Kebijakan BI lain yang sifatnya makroprudensial adalah dilarangnya bitcoin sebagai alat pembayaran yang sah di Indonesia. Saat BI mengeluarkan kebijakan tadi pada penghujung tahun 2017, pasar bitcoin memang sedang "bergairah".
Pada Bulan September, saat saya masuk ke pasar bitcoin, harganya masih 50 jutaan rupiah per keping. Dua bulan kemudian harganya langsung "terbang" jadi 250 jutaan! Bisa dibayangkan hanya dalam 2 bulan saja kenaikannya mencapai 500%!

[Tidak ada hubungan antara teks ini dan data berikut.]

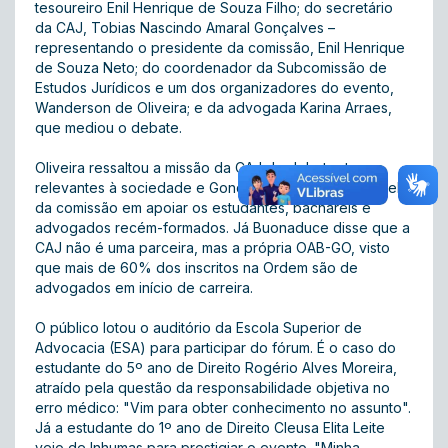
tesoureiro Enil Henrique de Souza Filho; do secretário
da CAJ, Tobias Nascindo Amaral Gonçalves –
representando o presidente da comissão, Enil Henrique
de Souza Neto; do coordenador da Subcomissão de
Estudos Jurídicos e um dos organizadores do evento,
Wanderson de Oliveira; e da advogada Karina Arraes,
que mediou o debate.
Oliveira ressaltou a missão da CAJ de debater temas
relevantes à sociedade e Gonçalves destacou o papel
da comissão em apoiar os estudantes, bacharéis e
advogados recém-formados. Já Buonaduce disse que a
CAJ não é uma parceira, mas a própria OAB-GO, visto
que mais de 60% dos inscritos na Ordem são de
advogados em início de carreira.
O público lotou o auditório da Escola Superior de
Advocacia (ESA) para participar do fórum. É o caso do
estudante do 5º ano de Direito Rogério Alves Moreira,
atraído pela questão da responsabilidade objetiva no
erro médico: "Vim para obter conhecimento no assunto".
Já a estudante do 1º ano de Direito Cleusa Elita Leite
veio de Inhumas para prestigiar o evento. "Minha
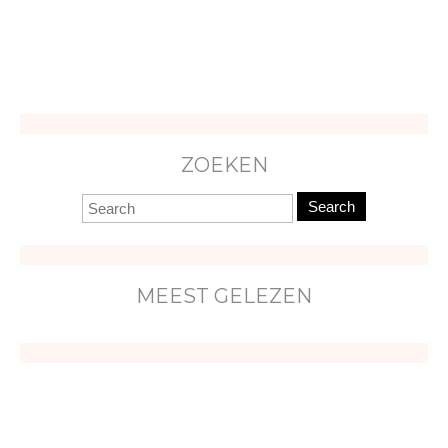
ZOEKEN
Search
MEEST GELEZEN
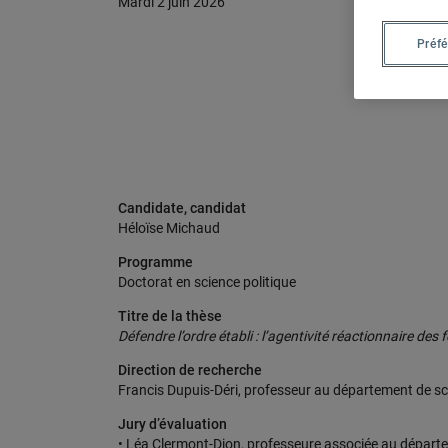
mardi 2 juin 2026
Nous joindre
Préf
Admission
Candidate, candidat
Héloïse Michaud
Programme
Doctorat en science politique
Titre de la thèse
Défendre l’ordre établi : l’agentivité réactionnaire d
Direction de recherche
Francis Dupuis-Déri, professeur au département de sc
Jury d’évaluation
• Léa Clermont-Dion, professeure associée au départ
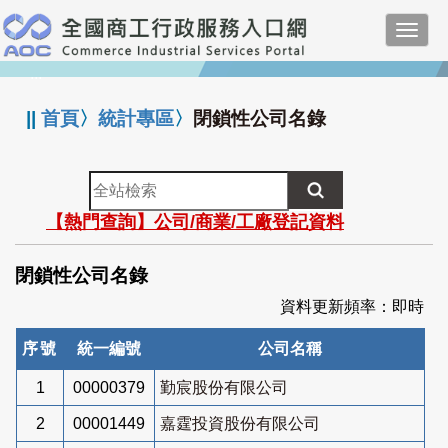
跳
Toggl
到
navig
主
:::
要
內
||
首頁
〉
統計專區
〉
閉鎖性公司名錄
容
全
站
【熱門查詢】公司/商業/工廠登記資料
檢
索
閉鎖性公司名錄
資料更新頻率：即時
序號
統一編號
公司名稱
1
00000379
勤宸股份有限公司
2
00001449
嘉霆投資股份有限公司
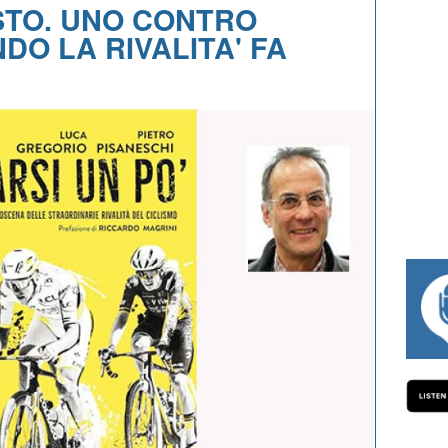
STO. UNO CONTRO
DO LA RIVALITA' FA
#334 CHARLY WEGELIUS, MAURO GIANET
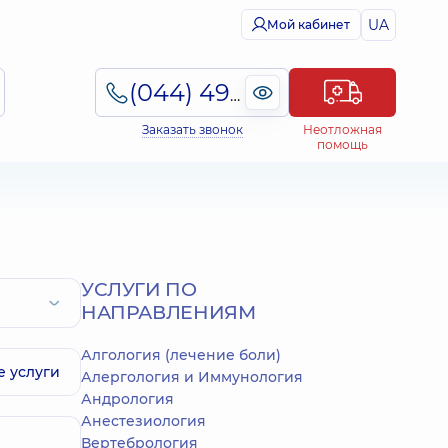
UA
Мой кабинет
(044) 495-2-888
Заказать звонок
Неотложная
помощь
УСЛУГИ ПО
НАПРАВЛЕНИЯМ
Алгология (лечение боли)
 услуги
Алергология и Иммунология
Андрология
Анестезиология
Вертебрология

BI kemudian memandang bahwa perdagangan bitcoin tadi bersifat spekulatif. Tanpa didasari fundamental yang jelas, pasar bitcoin telah jadi "arena judi". Sebab, orang-orang membeli bitcoin karena ikut-ikutan saja, dan hal itu dikhawatirkan menciptakan "bubble" seperti pasar properti di Amerika Serikat sebelum krisis ekonomi 2008.
Untuk menghindari masyarakat dari kerugian dan menjaga stabilitas sistem keuangan, BI kemudian mengeluarkan peraturan yang melarang penggunaan bitcoin sebagai alat tukar. Bitcoin yang tadinya bisa dipakai membeli barang akhirnya kehilangan fungsinya. Setelah peraturan tadi disampaikan, pasar bitcoin pun "runtuh" pada tahun 2018. Ratusan juta rupiah "menguap" akibat peristiwa tadi.
Dari kasus bitcoin, sebetulnya sudah mulai tampak bahwa "tsunami ekonomi" yang terjadi pada masa depan mungkin akan banyak berasal dari produk-produk yang diperdagangkan secara daring (online), seperti cryptocurrency.
Meskipun melarang sebagai alat tukar, bukan berarti BI turut "memberangus" perdagangan cryptocurrency. Perdagangan tadi masih boleh dilakukan. Makanya, sampai tulisan ini dibuat, bitcoin dan kawan-kawannya bebas diperjualbelikan di pasar masing-masing.
Bagaimanapun, krisis keuangan adalah sebuah keniscayaan. Ia akan selalu terjadi di mana pun dan kapan pun. Kita sulit menolak kedatangan krisis tadi. Namun, bukan berarti kita tidak bisa mengantisipasinya.